- YOUR GOAL -
Quote exactly, and only, the lines of the material below from the line with "الكمية في التصنيع" through the line with "the cumulative impact".

- SUPPLIED DATA -
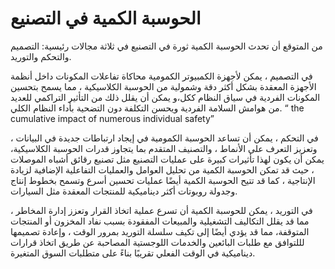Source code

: # الحوسبة الكمية في التصنيع 

من المتوقع أن تحدث الحوسبة الكمية ثورة في التصنيع في ثلاثة مجالات رئيسية: التصميم والتحكم والتوريد.

 في التصميم ، يمكن لأجهزة الكمبيوتر الكمومية محاكاة تفاعلات المكونات داخل أنظمة الأجهزة المعقدة بشكل أكثر دقة وشمولية من الحوسبة الكلاسيكية ، مما يسمح بتحسين المكونات الفردية في سياق النظام ككل،و يمكن أن يقلل ذلك من التأثير التراكمي للعديد من هوامش السلامة الفردية ويحسن التكلفة دون التضحية بأداء النظام الكلي.
“ the cumulative impact of numerous individual safety”

في التحكم ، يمكن أن تساعد الحوسبة الكمومية في إيجاد ارتباطات جديدة في البيانات ، وتعزيز التعرف على الأنماط ، والتصنيف المتقدم بما يتجاوز قدرات الحوسبة الكلاسيكية، يمكن أن يكون لهذا تأثيرات كبيرة على عمليات التصنيع مثل تصنيع رقائق أشباه الموصلات ، حيث قد تمكن الحوسبة الكمية من تحليل العوامل والعمليات التفاعلية الإضافية لزيادة الإنتاجية ، كما قد تتيح الحوسبة الكمية أيضًا عمليات تحسين أسرع وتسمح بخطوط إنتاج وجدولة روبوتات أكثر ديناميكية للمنتجات المعقدة مثل السيارات.

في التوريد ، يمكن للحوسبة الكمية أن تسرع عملية اتخاذ القرار وتعزز إدارة المخاطر ، مما قد يقلل التكاليف
التشغيلية والمبيعات المفقودة بسبب نفاد المخزون أو المنتجات المتوقفة، مما قد يؤدي أيضًا إلى تكيف سلسلة التوريد بمرور الوقت ، وإعادة تصميمها  لللتوافق مع طلبات البائعين والخدمات اللوجستية المصاحبة عن طريق اتخاذ قرارات ديناميكية في الوقت الفعلي تقريبًا بناءً على متطلبات السوق المتغيرة.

- TASK RESULT -
: # الحوسبة الكمية في التصنيع 

من المتوقع أن تحدث الحوسبة الكمية ثورة في التصنيع في ثلاثة مجالات رئيسية: التصميم والتحكم والتوريد.

 في التصميم ، يمكن لأجهزة الكمبيوتر الكمومية محاكاة تفاعلات المكونات داخل أنظمة الأجهزة المعقدة بشكل أكثر دقة وشمولية من الحوسبة الكلاسيكية ، مما يسمح بتحسين المكونات الفردية في سياق النظام ككل،و يمكن أن يقلل ذلك من التأثير التراكمي للعديد من هوامش السلامة الفردية ويحسن التكلفة دون التضحية بأداء النظام الكلي.
“ the cumulative impact of numerous individual safety”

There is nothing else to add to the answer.